[Top][All Lists]
[Date Prev][Date Next][Thread Prev][Thread Next][Date Index][Thread Index]
Re: [emacs-bidi] Where do I start?
From: |
Eli Zaretskii |
Subject: |
Re: [emacs-bidi] Where do I start? |
Date: |
Wed, 07 Nov 2001 19:04:04 +0200 |
> From: Alex Schroeder <address@hidden>
> Date: Wed, 07 Nov 2001 16:04:19 +0100
>
> Eli Zaretskii <address@hidden> writes:
>
> > IIRC, Ehud's hebeng.el has a function for something like that, so
> > perhaps most (or even all) of the job is already done. But that's
> > part of the research.
>
> What I found is the following (and related functions).
>
> ELISP> (winvert-string
I'm not sure this is the one, but I'm sure Ehud will tell ;-)
> Some more magic would be required to add the right spaces. The simple
> solutions of replacing "\n" with "\n " or " \n" don't work because
> that results in either two or no spaces.
Sorry, I don't see the problem. If we forget that winvert-list
exists, do you see any special problems with handling a newline?
> Related question: The classification of characters takes place in the
> following lookup function:
>
> (defun get-bidi-type (char)
> "Return the bidi type of the given CHAR.
> It may be A, B, D, I, L, N, R, space or -.
> See help for `hebrew-english-bidi-type'."
[...]
> This should probably be extended.
This is not the UAX#9 classification. I think you should try to work
with what UAX#9 defines, and only add more classes if needed.
The data structure to hold this should probably be a char-table of
some kind, since a string that Ehud used is not an efficient storage
for large sparse arrays.

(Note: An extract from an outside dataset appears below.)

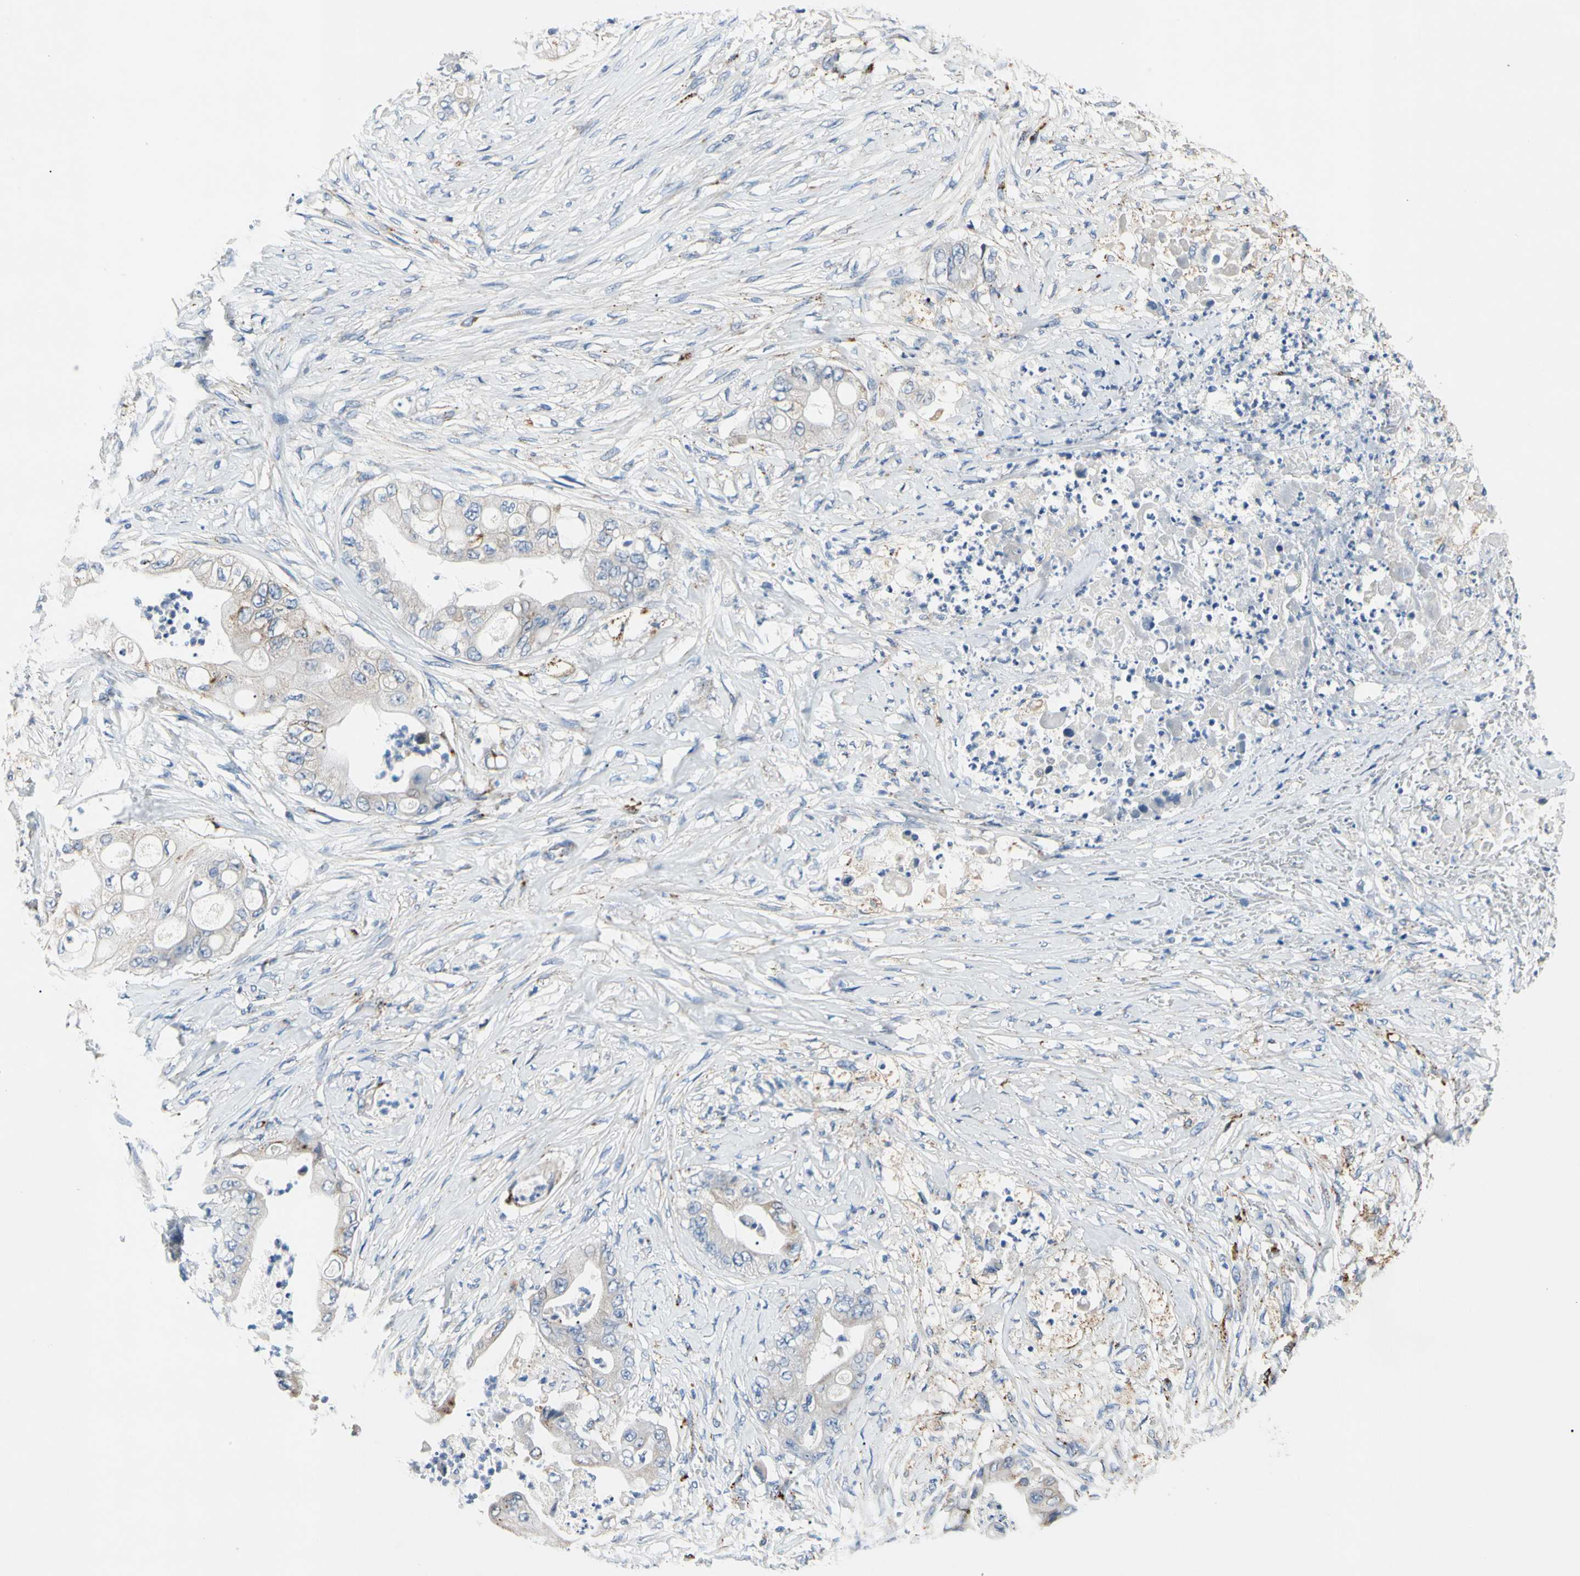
{"staining": {"intensity": "moderate", "quantity": "25%-75%", "location": "cytoplasmic/membranous"}, "tissue": "stomach cancer", "cell_type": "Tumor cells", "image_type": "cancer", "snomed": [{"axis": "morphology", "description": "Adenocarcinoma, NOS"}, {"axis": "topography", "description": "Stomach"}], "caption": "Stomach adenocarcinoma was stained to show a protein in brown. There is medium levels of moderate cytoplasmic/membranous expression in about 25%-75% of tumor cells.", "gene": "RETSAT", "patient": {"sex": "female", "age": 73}}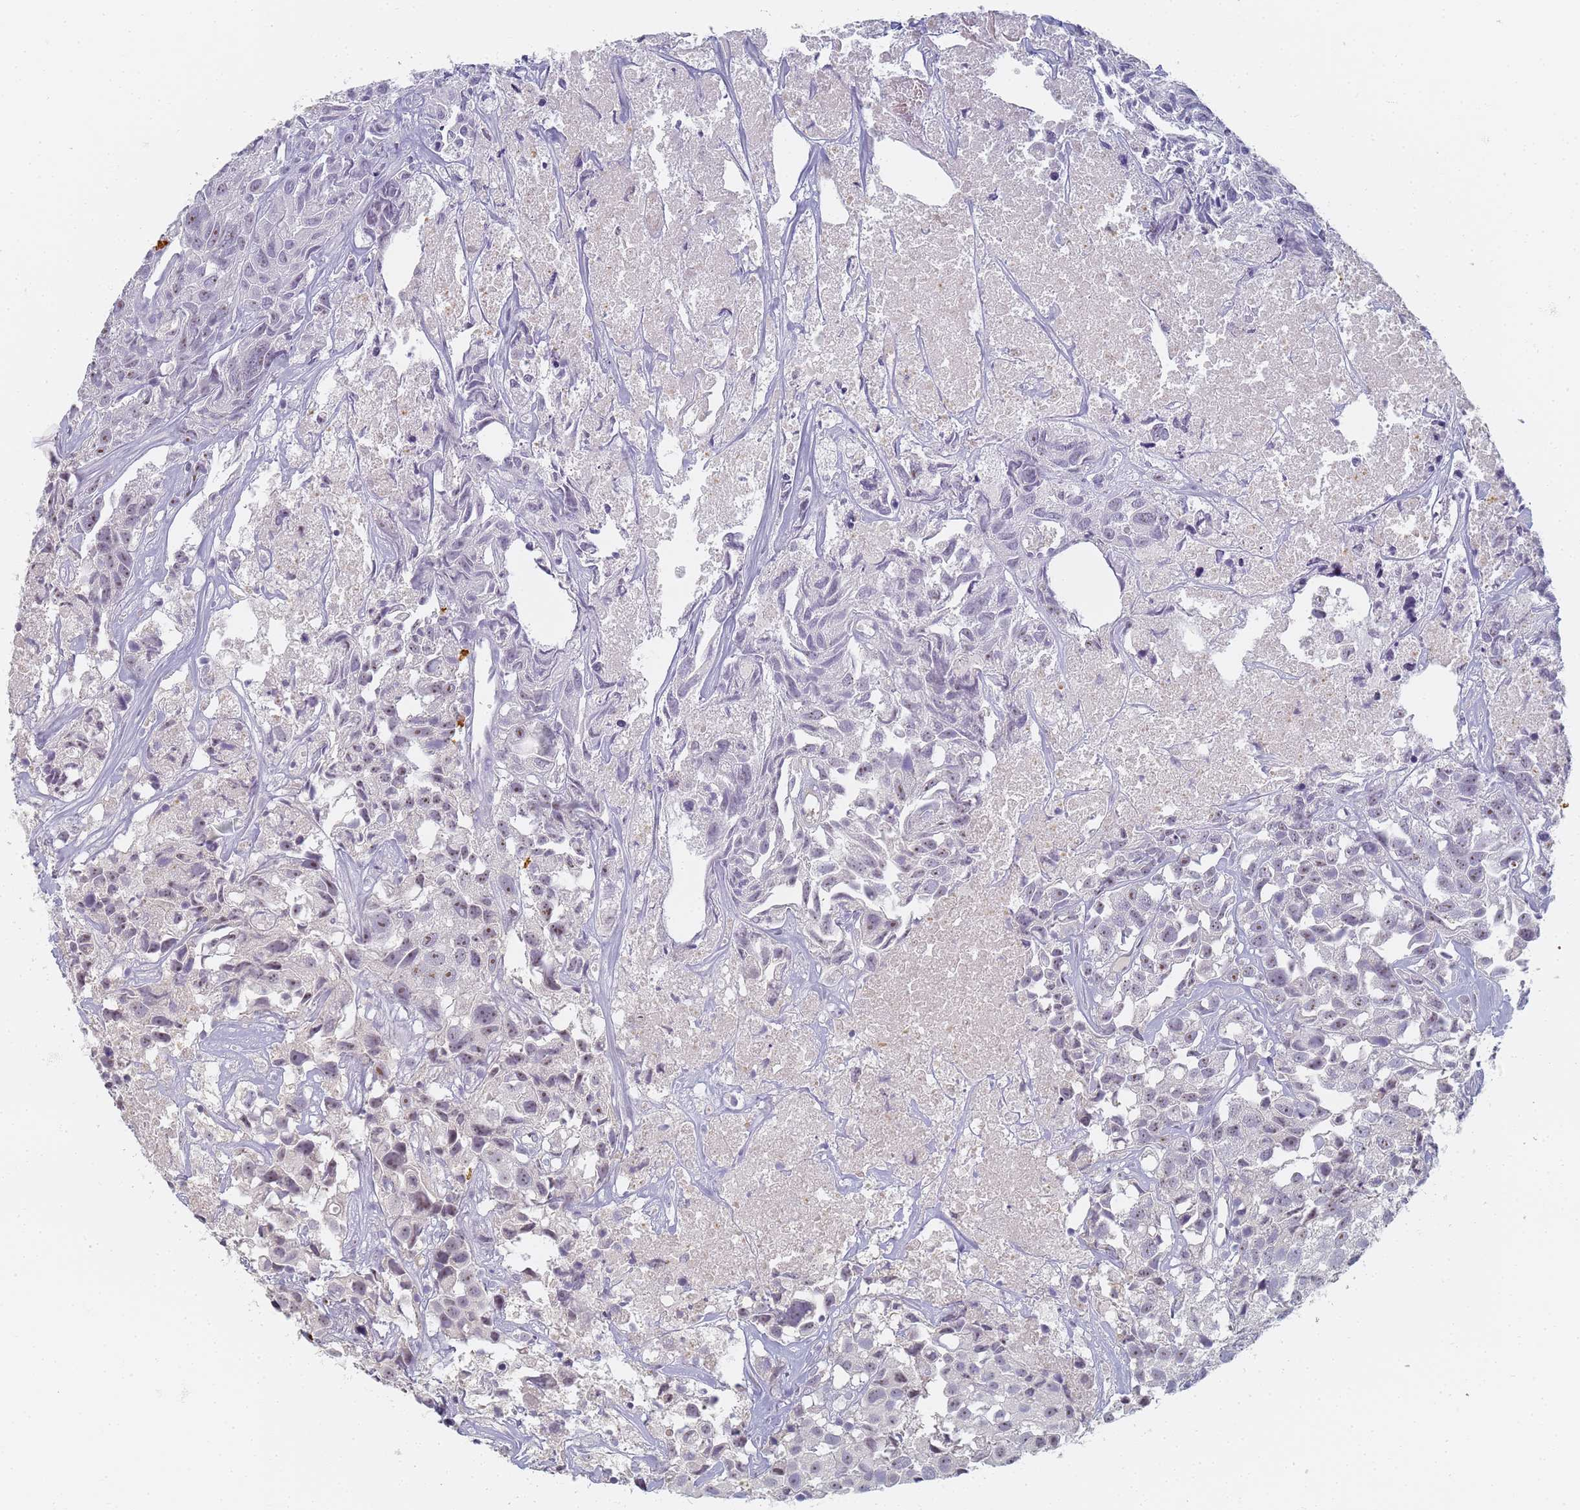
{"staining": {"intensity": "weak", "quantity": "<25%", "location": "nuclear"}, "tissue": "urothelial cancer", "cell_type": "Tumor cells", "image_type": "cancer", "snomed": [{"axis": "morphology", "description": "Urothelial carcinoma, High grade"}, {"axis": "topography", "description": "Urinary bladder"}], "caption": "Tumor cells show no significant expression in urothelial cancer. (DAB (3,3'-diaminobenzidine) immunohistochemistry (IHC), high magnification).", "gene": "SLC38A9", "patient": {"sex": "female", "age": 75}}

It is good for a small contiguous set of
characters, such as Hebrew, but doesn't scale up well if you add
Arabic and other bidi scripts.
> Where can I find a list of mule characters?
Mule simply takes an iso8859-x set (x=8 for Hebrew, 6 for Arabic) and
adds a constant offset. So to get a map of Hebrew Mule characters,
you need a full iso8859-8 list. You can find one here:
http://www.qsm.co.il/Hebrew/ab.htm
This site includes Hebrew diacriticals and even directional format
codes (RLO etc.). To get the Mule codepoints, add the result of
(- (make-char 'hebrew-iso8859-8) 32) to the iso8859-8 code.

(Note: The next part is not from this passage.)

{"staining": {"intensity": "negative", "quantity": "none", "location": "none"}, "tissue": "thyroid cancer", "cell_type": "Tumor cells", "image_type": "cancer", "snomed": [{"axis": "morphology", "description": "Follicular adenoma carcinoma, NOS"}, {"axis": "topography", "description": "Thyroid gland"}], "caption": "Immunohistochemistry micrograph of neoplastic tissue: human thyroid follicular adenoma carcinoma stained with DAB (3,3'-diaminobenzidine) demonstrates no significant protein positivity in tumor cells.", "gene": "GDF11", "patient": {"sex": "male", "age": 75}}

> Do you think that the classification provided by get-bidi-type goes
> far enough?
I think we should be gin with what UAX#9 defines.
> What table did you use for your algorithm -- did you just
> fake it, ie. use a very small table for testing purposes?

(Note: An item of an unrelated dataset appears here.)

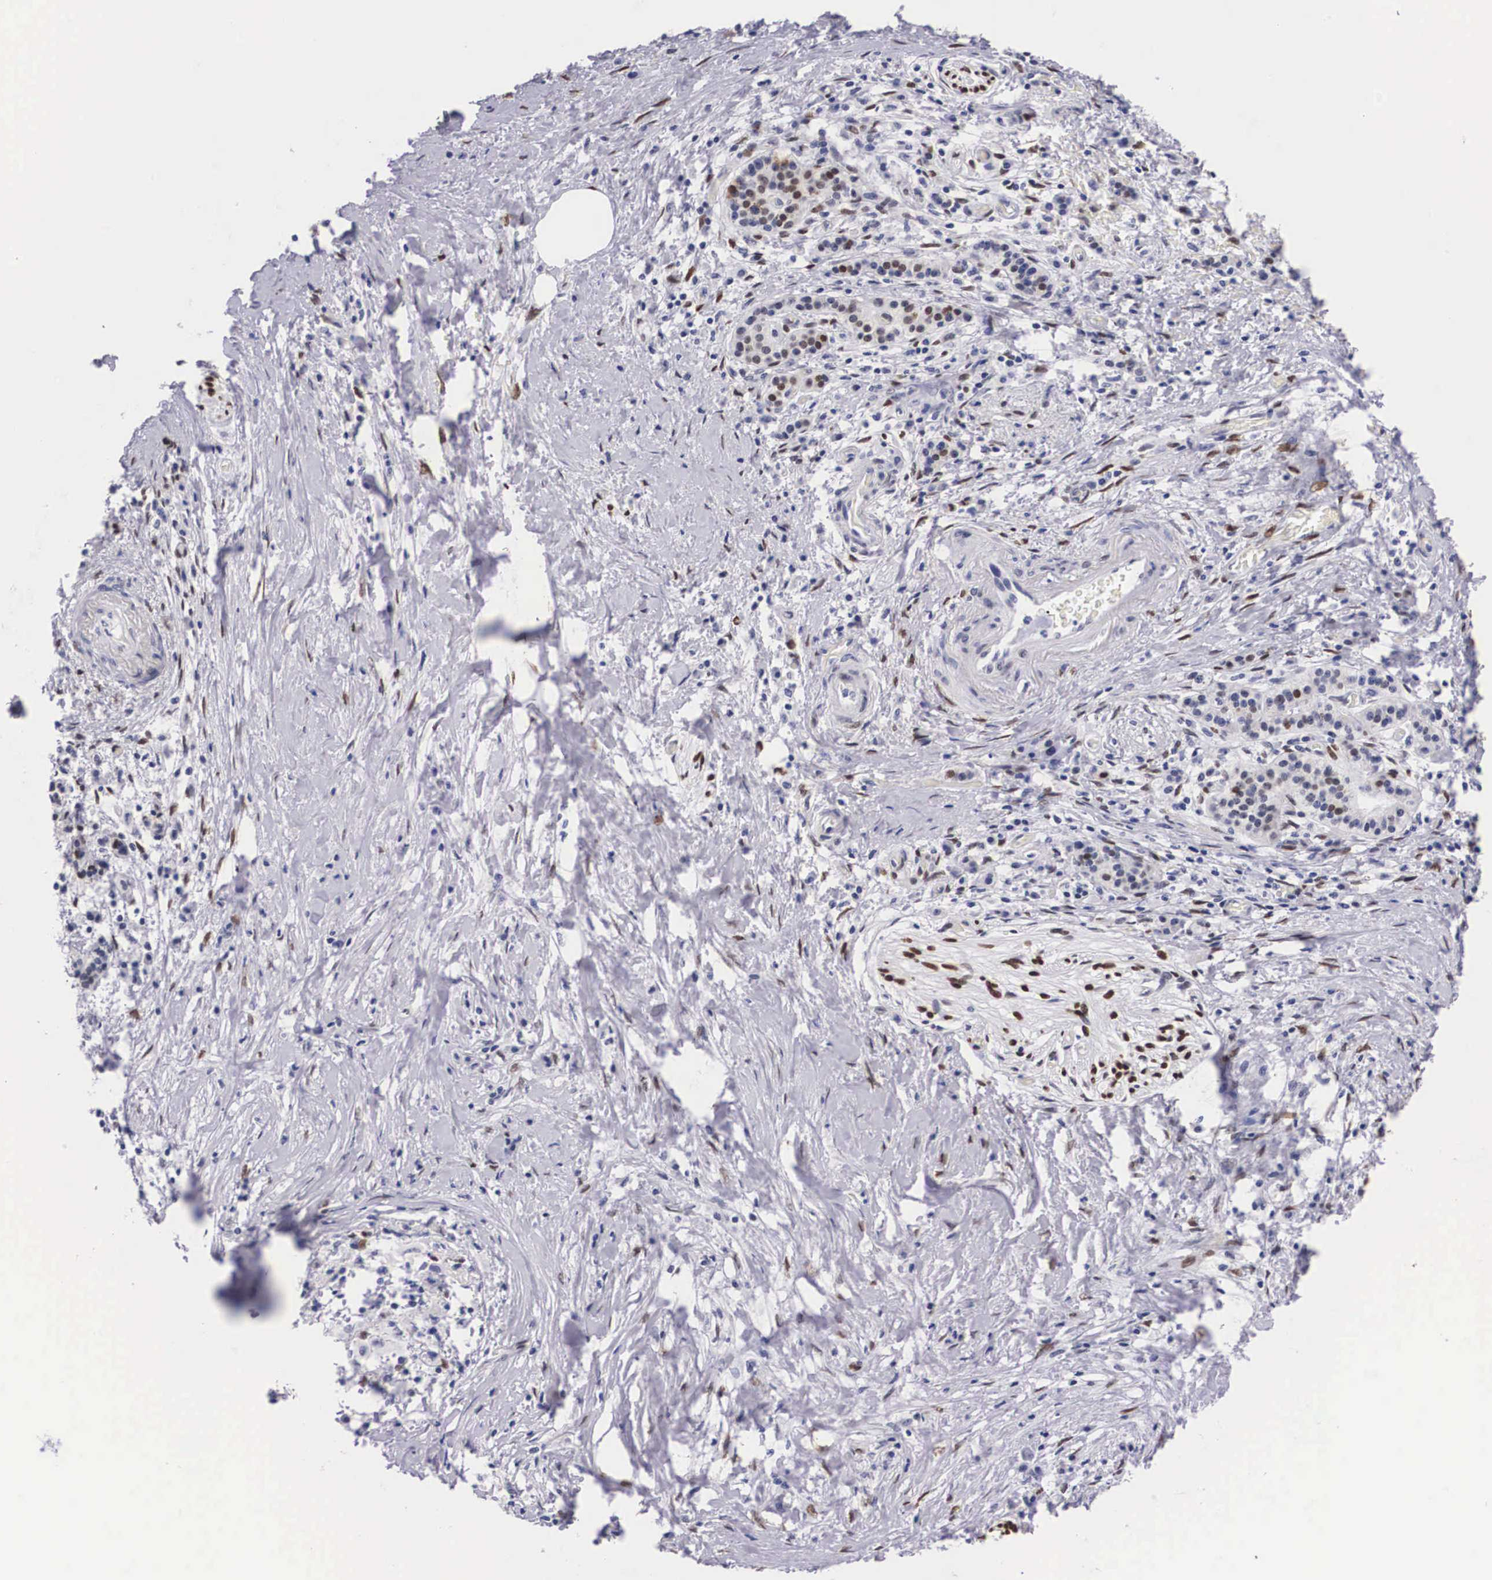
{"staining": {"intensity": "moderate", "quantity": "25%-75%", "location": "nuclear"}, "tissue": "pancreatic cancer", "cell_type": "Tumor cells", "image_type": "cancer", "snomed": [{"axis": "morphology", "description": "Adenocarcinoma, NOS"}, {"axis": "topography", "description": "Pancreas"}], "caption": "An immunohistochemistry histopathology image of neoplastic tissue is shown. Protein staining in brown shows moderate nuclear positivity in adenocarcinoma (pancreatic) within tumor cells.", "gene": "KHDRBS3", "patient": {"sex": "female", "age": 64}}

The tables to hold this information were not fully designed yet. For
now, I use a C switch statement, which is sufficient for testing
purposes.
I think the data structure to hold this, at least on the Lisp level,
will be some kind of char-table. (It's possible that, for
efficiency, I will write code to process the char-table into a
bitmapped array, of the kind the standard C ctype functions, such as
`isalpha' and `ispunct', use.)
Since you are doing this in Lisp, I think a char-table should be good
enough for now.
> Using capitalization would have been a good idea to test you code --
> you could have taken the test cases verbatim from the report.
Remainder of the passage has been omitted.